Work order:
Only one stretch of the data below is wanted: the lines starting at the one with "5: (179, 342)" and ending at the one with "67: (238, 107)", both included, given again exactly.

Saved entries
□ □ □ □ □ □ □

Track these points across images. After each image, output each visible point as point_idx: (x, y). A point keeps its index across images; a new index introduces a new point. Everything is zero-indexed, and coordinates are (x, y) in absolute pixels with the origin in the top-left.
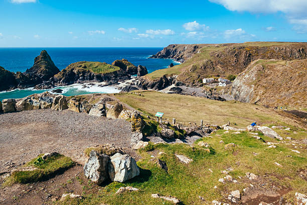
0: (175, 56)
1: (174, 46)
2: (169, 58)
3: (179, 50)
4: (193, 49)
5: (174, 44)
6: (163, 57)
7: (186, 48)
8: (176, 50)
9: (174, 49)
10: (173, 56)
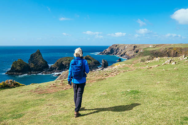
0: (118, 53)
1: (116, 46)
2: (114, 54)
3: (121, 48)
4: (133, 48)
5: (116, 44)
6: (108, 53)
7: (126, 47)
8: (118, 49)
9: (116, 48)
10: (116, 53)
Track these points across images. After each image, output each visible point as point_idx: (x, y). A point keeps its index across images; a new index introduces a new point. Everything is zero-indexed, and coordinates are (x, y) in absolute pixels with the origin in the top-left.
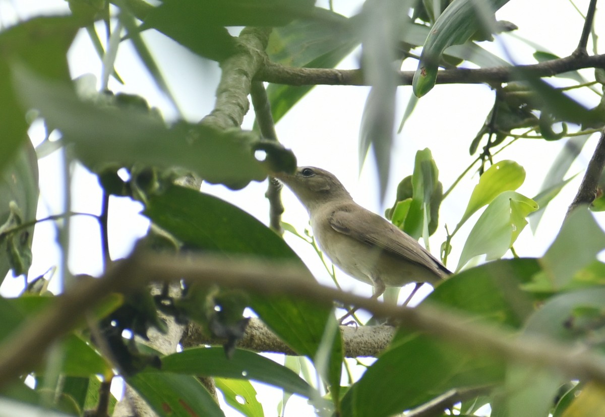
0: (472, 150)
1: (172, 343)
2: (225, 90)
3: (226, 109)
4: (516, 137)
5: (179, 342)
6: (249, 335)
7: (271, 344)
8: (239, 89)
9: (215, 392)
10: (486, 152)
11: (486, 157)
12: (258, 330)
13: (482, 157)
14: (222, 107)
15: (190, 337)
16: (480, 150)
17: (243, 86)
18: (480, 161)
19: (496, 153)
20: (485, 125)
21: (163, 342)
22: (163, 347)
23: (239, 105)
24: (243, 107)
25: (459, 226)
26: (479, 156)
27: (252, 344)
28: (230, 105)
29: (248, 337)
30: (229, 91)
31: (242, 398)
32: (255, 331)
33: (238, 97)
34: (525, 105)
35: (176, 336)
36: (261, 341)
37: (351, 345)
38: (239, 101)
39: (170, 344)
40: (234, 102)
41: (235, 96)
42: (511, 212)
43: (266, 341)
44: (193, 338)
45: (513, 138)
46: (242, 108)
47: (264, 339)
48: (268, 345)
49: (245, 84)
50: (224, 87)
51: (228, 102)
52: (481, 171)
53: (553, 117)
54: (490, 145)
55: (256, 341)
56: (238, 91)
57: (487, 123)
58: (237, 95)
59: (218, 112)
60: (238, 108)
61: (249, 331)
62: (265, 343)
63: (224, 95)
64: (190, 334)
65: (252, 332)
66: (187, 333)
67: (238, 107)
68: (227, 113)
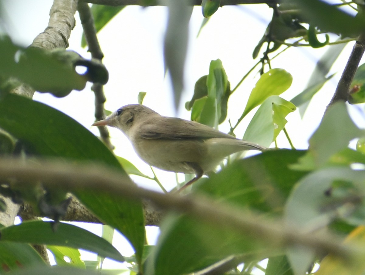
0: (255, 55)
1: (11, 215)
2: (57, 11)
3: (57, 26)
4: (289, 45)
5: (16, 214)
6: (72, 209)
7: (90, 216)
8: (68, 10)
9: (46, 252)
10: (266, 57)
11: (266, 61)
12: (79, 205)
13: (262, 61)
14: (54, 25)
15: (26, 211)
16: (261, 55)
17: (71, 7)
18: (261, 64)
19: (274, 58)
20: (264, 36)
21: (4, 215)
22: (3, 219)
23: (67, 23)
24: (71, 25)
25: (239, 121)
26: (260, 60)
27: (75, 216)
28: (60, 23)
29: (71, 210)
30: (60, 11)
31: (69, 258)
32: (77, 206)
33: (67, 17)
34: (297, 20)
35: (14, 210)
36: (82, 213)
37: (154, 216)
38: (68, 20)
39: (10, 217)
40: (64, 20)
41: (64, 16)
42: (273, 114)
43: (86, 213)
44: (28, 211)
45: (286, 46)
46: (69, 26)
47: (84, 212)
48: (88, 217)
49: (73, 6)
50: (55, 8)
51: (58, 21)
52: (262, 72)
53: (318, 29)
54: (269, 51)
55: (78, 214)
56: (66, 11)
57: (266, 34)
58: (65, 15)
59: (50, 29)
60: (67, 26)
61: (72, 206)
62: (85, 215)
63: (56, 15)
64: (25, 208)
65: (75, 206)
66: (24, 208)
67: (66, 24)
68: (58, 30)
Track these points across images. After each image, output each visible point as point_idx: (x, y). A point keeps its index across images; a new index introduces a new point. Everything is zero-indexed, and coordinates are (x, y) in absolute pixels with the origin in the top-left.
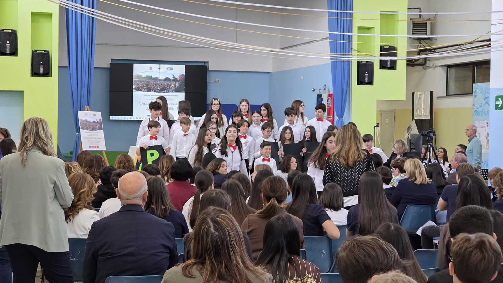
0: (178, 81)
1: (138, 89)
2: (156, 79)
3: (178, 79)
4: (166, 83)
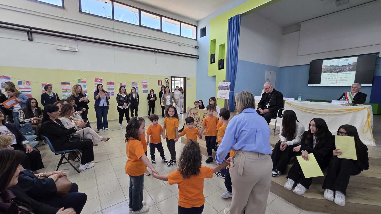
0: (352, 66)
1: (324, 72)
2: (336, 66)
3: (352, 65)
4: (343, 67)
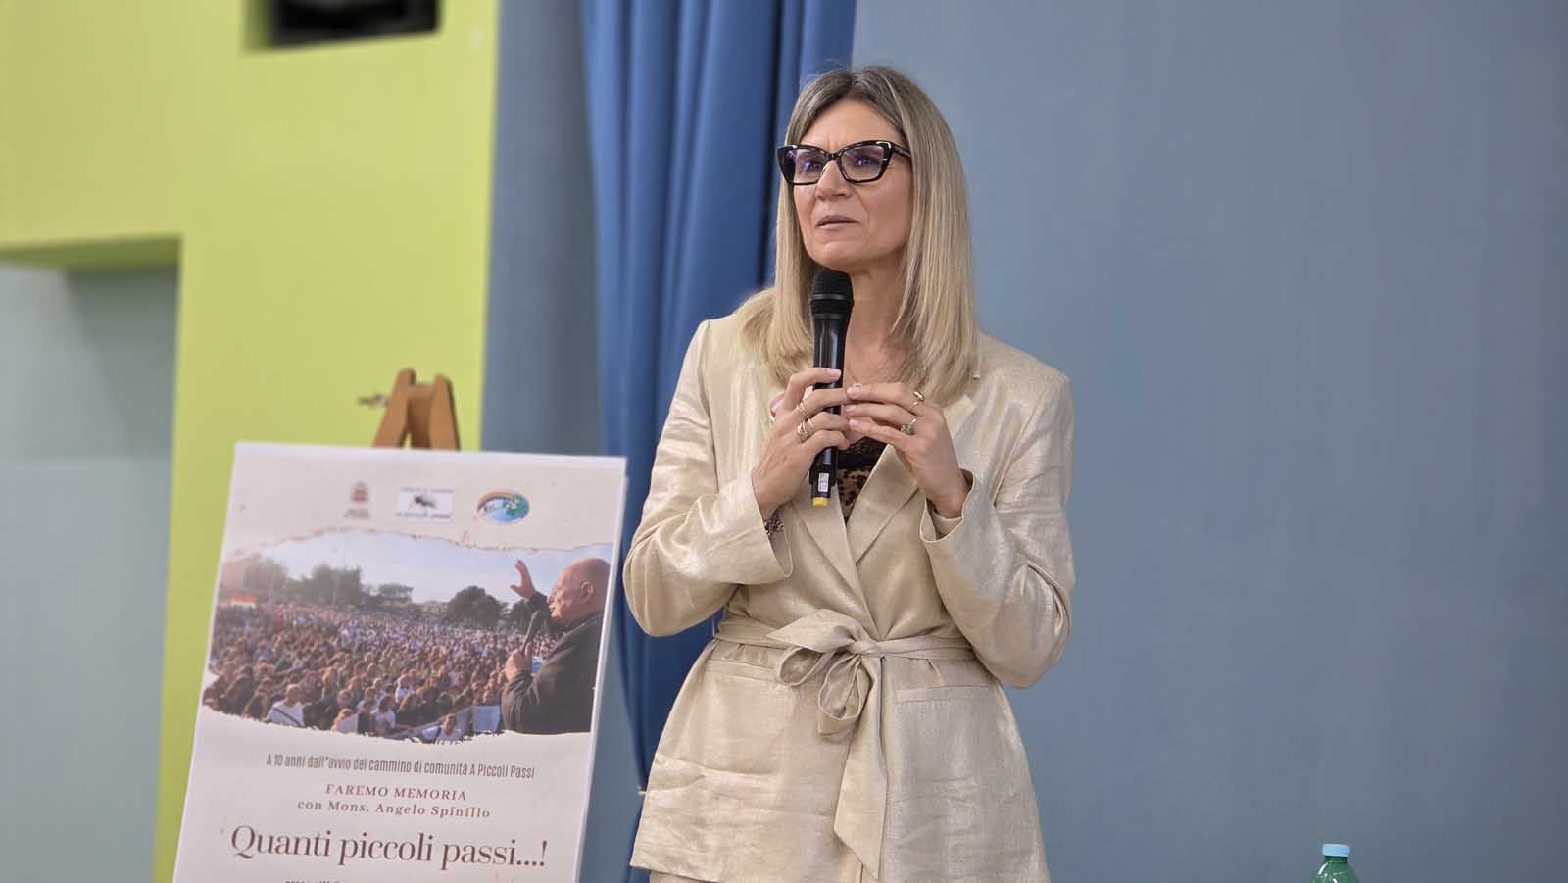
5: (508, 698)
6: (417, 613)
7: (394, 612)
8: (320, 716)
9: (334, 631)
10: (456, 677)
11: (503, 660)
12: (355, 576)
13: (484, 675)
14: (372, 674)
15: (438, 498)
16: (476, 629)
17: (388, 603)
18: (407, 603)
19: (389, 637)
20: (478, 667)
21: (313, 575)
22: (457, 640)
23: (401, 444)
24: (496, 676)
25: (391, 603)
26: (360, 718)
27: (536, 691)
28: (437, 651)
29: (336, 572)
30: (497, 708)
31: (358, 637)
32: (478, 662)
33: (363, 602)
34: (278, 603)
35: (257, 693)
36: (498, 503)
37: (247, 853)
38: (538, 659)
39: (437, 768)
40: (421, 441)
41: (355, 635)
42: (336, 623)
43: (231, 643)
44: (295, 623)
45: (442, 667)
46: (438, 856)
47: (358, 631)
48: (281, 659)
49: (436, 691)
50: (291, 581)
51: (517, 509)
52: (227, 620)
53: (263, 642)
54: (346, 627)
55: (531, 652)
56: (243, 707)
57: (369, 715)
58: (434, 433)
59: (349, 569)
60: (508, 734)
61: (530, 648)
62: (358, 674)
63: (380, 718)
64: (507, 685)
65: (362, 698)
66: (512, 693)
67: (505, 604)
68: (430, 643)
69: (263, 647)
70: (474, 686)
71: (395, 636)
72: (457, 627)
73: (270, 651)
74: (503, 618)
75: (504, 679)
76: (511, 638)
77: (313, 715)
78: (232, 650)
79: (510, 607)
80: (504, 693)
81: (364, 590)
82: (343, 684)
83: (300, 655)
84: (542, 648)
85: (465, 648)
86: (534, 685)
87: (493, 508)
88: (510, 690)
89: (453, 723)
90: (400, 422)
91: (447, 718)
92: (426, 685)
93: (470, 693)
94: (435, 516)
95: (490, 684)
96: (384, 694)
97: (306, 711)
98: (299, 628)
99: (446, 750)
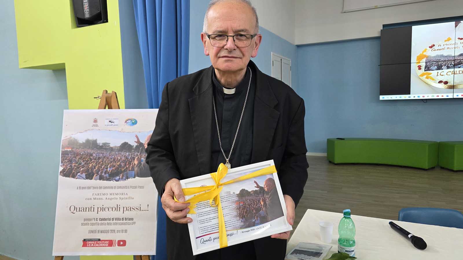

□ □ □ □ □ □ □

Exercise output:
5: (179, 342)
6: (249, 335)
7: (271, 344)
8: (239, 89)
9: (215, 392)
10: (486, 152)
11: (486, 157)
12: (258, 330)
13: (482, 157)
14: (222, 107)
15: (190, 337)
16: (480, 150)
17: (243, 86)
18: (480, 161)
19: (496, 153)
20: (485, 125)
21: (163, 342)
22: (163, 347)
23: (239, 105)
24: (243, 107)
25: (459, 226)
26: (479, 156)
27: (252, 344)
28: (230, 105)
29: (248, 337)
30: (229, 91)
31: (242, 398)
32: (255, 331)
33: (238, 97)
34: (525, 105)
35: (176, 336)
36: (261, 341)
37: (351, 345)
38: (239, 101)
39: (170, 344)
40: (234, 102)
41: (235, 96)
42: (511, 212)
43: (266, 341)
44: (193, 338)
45: (513, 138)
46: (242, 108)
47: (264, 339)
48: (268, 345)
49: (245, 84)
50: (224, 87)
51: (228, 102)
52: (481, 171)
53: (553, 117)
54: (490, 145)
55: (256, 341)
56: (238, 91)
57: (487, 123)
58: (237, 95)
59: (218, 112)
60: (238, 108)
61: (249, 331)
62: (265, 343)
63: (224, 95)
64: (190, 334)
65: (252, 332)
66: (187, 333)
67: (238, 107)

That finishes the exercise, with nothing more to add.